Après s’être questionné sur la vie secrète des jouets (Histoire de jouets, des animaux de compagnie (Comme des bêtes) et des véhicules motorisés (Les Bagnoles), il était maintenant grand temps de tout savoir sur l’existence des aliments qu’on nous vend quotidiennement à l’épicerie.

Il se trouve que dans Party de saucisses, classé ici 16 ans et plus, le ketchup, les tacos, les chips et compagnie attendent impatiemment, jour après jour, d’être enfin choisis par leurs dieux, les humains. Ils atteindraient ainsi un monde meilleur de l’autre côté du supermarché, selon une ancienne croyance. Frank, une saucisse, et sa copine Brenda, un pain à hot-dog, qui espèrent un jour sortir de leur emballage et « s’unir », voient leur rêve inachevé en chutant du carrosse d’une mère au foyer, demeurant ainsi coincés à l’épicerie. Souhaitant rejoindre un nouveau paquet de saucisses, Frank croisera en cours de route une bouteille de autochtone de spiritueux qui mettra en doute ses croyances sur le soi-disant au-delà merveilleux, la nourriture finissant par être dévorée, on s’en doute, une fois achetée.

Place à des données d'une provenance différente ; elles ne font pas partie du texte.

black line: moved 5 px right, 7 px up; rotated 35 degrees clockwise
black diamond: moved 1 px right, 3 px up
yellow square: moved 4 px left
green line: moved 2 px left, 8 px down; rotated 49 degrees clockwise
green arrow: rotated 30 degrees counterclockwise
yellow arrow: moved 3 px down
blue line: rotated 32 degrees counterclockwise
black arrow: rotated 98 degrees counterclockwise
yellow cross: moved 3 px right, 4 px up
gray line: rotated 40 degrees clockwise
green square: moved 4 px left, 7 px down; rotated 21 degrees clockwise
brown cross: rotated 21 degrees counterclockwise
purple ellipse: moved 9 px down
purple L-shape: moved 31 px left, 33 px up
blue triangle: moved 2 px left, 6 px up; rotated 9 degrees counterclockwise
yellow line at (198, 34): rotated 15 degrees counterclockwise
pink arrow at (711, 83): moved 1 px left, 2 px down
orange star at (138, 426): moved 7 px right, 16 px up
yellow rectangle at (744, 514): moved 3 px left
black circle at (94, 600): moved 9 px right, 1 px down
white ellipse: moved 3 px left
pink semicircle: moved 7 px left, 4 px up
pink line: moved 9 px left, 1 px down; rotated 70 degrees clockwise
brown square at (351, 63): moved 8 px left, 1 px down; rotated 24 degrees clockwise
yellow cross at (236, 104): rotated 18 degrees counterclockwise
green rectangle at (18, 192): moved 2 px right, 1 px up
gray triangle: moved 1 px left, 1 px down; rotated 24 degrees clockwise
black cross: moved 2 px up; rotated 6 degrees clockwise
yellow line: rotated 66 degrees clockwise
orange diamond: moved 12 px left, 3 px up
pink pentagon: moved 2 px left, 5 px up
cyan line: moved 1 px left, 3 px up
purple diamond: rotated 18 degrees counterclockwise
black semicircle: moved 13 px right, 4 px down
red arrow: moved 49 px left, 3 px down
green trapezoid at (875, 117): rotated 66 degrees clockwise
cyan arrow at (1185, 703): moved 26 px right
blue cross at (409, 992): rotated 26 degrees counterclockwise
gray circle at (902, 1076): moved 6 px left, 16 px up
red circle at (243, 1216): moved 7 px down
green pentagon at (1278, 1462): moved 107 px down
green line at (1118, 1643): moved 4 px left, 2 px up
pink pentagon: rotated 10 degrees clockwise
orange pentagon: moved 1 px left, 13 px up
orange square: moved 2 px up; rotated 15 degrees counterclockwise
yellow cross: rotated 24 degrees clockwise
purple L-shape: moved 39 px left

Et c’est ce qui est amusant avec Party de saucisses, puisque le long-métrage joue avec les codes des films d’animation — notamment la scène d’ouverture chantée qui rappelle les classiques disnéyiens —, mais avec une tournure beaucoup plus « trash » et libidinale. Les sous-entendus, tout comme les références à la culture populaire, foisonnent allègrement. Malgré son caractère grossier et comique — certaines blagues sont hilarantes, d’autres un peu plus bêtes —, les créateurs ont réussi à incorporer au scénario une réflexion sur la religion et la foi, avec un clin d’oeil au conflit palestinien, pour le moins inattendu. Une bonne idée qui ajoute un peu de profondeur au récit qui demeure somme toute très absurde : des aliments ne cessent de hurler de terreur parce qu’ils se font manger.

Mené par une réalisation et une animation colorées et vivantes, Party de saucisses, reste à voir sans aucun doute, ne serait-ce que pour son humour et son ton provocant et désinvolte, à mille lieues des films d’animation traditionnels.